#### Supplied information ####

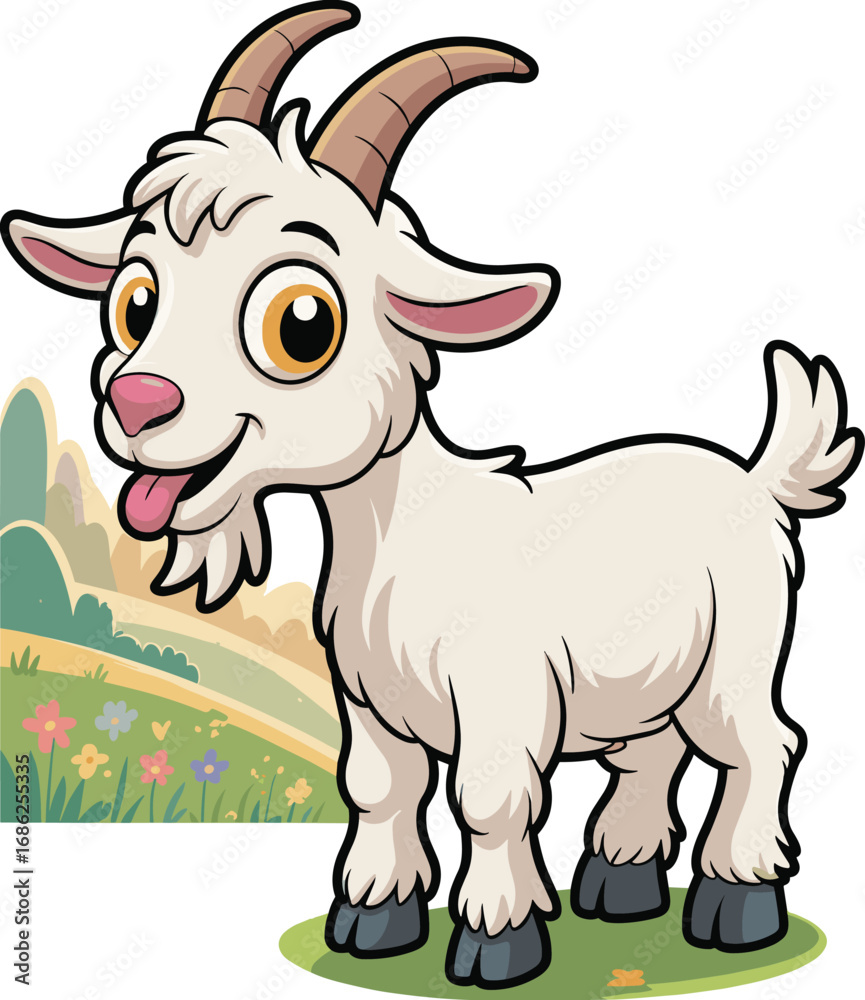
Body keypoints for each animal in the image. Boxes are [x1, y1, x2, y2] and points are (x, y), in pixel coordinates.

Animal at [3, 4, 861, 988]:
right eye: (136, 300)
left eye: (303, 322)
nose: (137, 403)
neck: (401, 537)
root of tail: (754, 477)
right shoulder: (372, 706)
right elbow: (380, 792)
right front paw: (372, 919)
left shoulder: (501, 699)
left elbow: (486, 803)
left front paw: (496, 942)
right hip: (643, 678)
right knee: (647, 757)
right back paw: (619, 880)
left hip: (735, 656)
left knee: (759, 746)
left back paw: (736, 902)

####
#### Supplied information ####

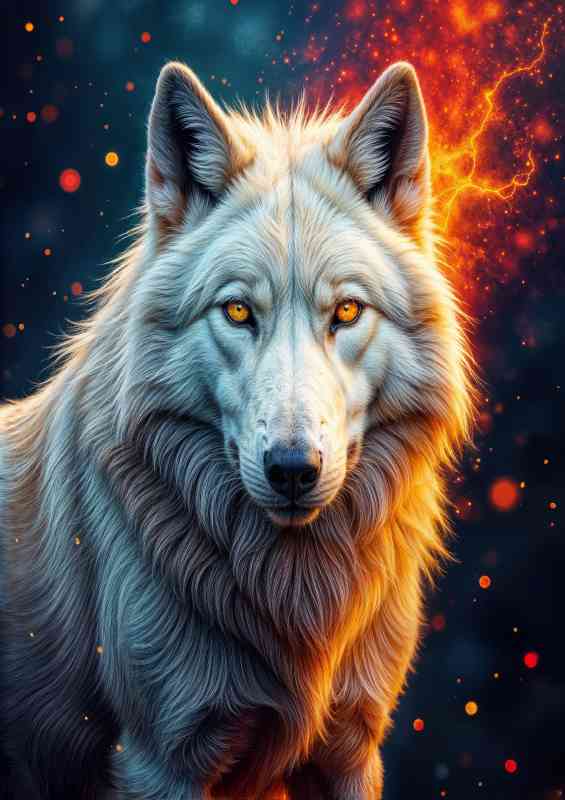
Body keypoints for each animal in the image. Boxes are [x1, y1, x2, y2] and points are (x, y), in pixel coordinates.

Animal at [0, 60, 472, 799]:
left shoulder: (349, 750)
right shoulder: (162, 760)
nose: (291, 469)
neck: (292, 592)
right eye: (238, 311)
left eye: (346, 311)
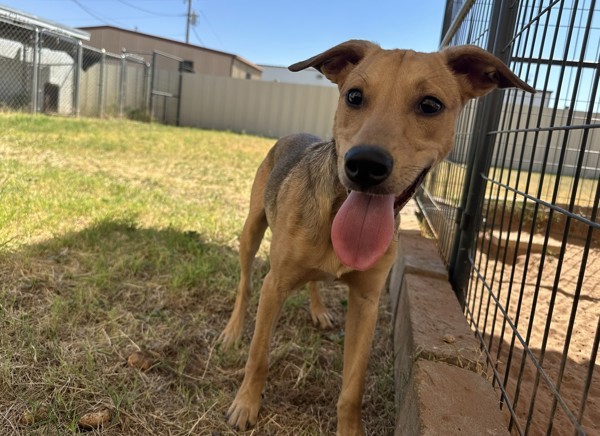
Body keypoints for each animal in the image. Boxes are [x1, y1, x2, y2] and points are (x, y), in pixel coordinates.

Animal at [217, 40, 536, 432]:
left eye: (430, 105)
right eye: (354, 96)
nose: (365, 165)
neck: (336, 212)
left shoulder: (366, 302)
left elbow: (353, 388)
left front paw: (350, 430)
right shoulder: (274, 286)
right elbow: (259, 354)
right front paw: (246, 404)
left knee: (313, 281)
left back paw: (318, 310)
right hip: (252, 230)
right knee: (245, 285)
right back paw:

####

Once you find the line with "right shoulder: (372, 706)" in the entries above, output it and each line after it up to and including the line with "left back paw: (736, 902)", and nothing else.

### Result of this task
right shoulder: (372, 706)
right elbow: (380, 792)
right front paw: (372, 919)
left shoulder: (501, 699)
left elbow: (486, 803)
left front paw: (496, 942)
right hip: (643, 678)
right knee: (647, 757)
right back paw: (619, 880)
left hip: (735, 656)
left knee: (759, 746)
left back paw: (736, 902)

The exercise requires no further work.